• **WHAT THIS TASK INVOLVES**
Everything in the listing below from the line containing "brycecanyon" through the line containing "внешность тянет на пять баллов из десяти" must be repeated exactly; the remaining lines are not wanted.

• **RECORDS PROVIDED**
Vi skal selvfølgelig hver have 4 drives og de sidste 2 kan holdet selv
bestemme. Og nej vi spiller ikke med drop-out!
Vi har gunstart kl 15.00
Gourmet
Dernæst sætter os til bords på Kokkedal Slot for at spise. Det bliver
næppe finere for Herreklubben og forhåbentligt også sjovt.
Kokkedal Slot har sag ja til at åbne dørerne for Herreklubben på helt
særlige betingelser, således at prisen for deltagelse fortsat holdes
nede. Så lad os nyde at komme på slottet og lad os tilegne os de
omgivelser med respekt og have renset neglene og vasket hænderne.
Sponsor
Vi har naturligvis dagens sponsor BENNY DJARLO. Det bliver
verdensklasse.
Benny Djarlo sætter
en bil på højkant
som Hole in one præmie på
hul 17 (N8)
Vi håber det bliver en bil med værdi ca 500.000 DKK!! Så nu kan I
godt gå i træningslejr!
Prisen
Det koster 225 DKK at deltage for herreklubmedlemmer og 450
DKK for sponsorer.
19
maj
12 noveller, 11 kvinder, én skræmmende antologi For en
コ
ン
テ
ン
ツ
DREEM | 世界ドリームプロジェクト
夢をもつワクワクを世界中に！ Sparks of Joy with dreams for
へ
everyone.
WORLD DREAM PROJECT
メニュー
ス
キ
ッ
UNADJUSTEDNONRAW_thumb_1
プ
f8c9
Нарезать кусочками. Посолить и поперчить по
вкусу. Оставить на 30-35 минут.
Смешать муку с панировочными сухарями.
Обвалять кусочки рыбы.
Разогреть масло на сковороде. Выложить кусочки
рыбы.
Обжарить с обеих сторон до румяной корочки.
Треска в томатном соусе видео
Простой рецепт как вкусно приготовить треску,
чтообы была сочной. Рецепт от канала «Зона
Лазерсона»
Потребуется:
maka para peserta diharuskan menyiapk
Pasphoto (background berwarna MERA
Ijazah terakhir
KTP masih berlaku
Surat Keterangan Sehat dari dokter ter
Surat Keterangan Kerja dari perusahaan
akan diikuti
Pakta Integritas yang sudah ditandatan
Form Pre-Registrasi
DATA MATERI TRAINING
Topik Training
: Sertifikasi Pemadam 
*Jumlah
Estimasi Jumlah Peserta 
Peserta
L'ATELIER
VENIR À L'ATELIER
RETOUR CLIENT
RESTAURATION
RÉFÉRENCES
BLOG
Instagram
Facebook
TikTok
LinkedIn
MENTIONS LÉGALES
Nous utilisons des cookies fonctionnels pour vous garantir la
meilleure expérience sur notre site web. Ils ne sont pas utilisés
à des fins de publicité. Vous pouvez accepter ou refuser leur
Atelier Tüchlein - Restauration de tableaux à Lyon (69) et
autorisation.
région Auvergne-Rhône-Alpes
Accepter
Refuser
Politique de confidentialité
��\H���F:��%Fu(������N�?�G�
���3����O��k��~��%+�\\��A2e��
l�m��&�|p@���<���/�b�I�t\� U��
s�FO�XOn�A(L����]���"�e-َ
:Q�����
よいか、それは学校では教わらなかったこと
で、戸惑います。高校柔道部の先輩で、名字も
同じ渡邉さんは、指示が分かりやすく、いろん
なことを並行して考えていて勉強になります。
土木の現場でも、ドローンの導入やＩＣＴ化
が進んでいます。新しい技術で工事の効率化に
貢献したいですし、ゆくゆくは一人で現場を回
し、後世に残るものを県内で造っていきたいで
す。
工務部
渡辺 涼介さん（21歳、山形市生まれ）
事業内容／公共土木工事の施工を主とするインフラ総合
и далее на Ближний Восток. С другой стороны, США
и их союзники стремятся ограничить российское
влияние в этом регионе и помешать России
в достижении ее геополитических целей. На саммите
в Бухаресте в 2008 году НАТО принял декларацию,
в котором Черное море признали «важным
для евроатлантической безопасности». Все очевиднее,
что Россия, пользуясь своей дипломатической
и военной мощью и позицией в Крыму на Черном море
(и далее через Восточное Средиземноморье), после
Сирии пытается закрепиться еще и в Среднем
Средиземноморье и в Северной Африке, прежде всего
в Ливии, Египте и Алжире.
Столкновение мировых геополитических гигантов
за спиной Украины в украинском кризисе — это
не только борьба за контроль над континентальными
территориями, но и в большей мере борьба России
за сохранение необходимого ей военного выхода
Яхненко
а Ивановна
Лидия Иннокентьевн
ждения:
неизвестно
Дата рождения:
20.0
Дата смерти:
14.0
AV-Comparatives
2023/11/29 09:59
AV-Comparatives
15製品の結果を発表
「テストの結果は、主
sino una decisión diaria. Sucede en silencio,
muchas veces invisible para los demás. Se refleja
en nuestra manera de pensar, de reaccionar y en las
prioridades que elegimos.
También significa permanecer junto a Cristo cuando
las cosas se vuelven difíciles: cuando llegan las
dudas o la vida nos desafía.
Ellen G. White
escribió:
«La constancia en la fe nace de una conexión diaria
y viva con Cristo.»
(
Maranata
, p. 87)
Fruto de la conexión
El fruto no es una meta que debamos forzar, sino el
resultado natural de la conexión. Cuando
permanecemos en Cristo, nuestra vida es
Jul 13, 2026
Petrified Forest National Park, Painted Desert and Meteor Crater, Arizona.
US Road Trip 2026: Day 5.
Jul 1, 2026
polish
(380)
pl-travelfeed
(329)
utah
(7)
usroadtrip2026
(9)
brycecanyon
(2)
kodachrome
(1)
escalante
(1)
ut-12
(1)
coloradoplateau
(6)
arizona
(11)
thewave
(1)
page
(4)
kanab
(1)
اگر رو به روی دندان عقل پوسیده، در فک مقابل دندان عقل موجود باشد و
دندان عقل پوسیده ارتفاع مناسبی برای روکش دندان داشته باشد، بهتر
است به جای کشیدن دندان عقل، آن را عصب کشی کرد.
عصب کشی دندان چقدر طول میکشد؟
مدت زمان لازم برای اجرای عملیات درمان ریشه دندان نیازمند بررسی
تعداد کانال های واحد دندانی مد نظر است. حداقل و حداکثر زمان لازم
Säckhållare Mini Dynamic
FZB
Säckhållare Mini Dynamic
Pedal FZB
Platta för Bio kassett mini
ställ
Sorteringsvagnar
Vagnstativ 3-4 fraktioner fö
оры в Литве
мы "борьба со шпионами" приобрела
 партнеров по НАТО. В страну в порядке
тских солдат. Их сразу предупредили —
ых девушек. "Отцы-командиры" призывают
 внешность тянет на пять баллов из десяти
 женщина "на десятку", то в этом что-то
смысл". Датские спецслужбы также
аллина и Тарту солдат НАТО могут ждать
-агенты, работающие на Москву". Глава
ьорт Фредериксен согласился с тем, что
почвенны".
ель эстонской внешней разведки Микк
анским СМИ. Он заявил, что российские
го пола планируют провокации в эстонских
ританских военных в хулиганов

• **TASK RESPONSE**
brycecanyon
(2)
kodachrome
(1)
escalante
(1)
ut-12
(1)
coloradoplateau
(6)
arizona
(11)
thewave
(1)
page
(4)
kanab
(1)
اگر رو به روی دندان عقل پوسیده، در فک مقابل دندان عقل موجود باشد و
دندان عقل پوسیده ارتفاع مناسبی برای روکش دندان داشته باشد، بهتر
است به جای کشیدن دندان عقل، آن را عصب کشی کرد.
عصب کشی دندان چقدر طول میکشد؟
مدت زمان لازم برای اجرای عملیات درمان ریشه دندان نیازمند بررسی
تعداد کانال های واحد دندانی مد نظر است. حداقل و حداکثر زمان لازم
Säckhållare Mini Dynamic
FZB
Säckhållare Mini Dynamic
Pedal FZB
Platta för Bio kassett mini
ställ
Sorteringsvagnar
Vagnstativ 3-4 fraktioner fö
оры в Литве
мы "борьба со шпионами" приобрела
 партнеров по НАТО. В страну в порядке
тских солдат. Их сразу предупредили —
ых девушек. "Отцы-командиры" призывают
 внешность тянет на пять баллов из десяти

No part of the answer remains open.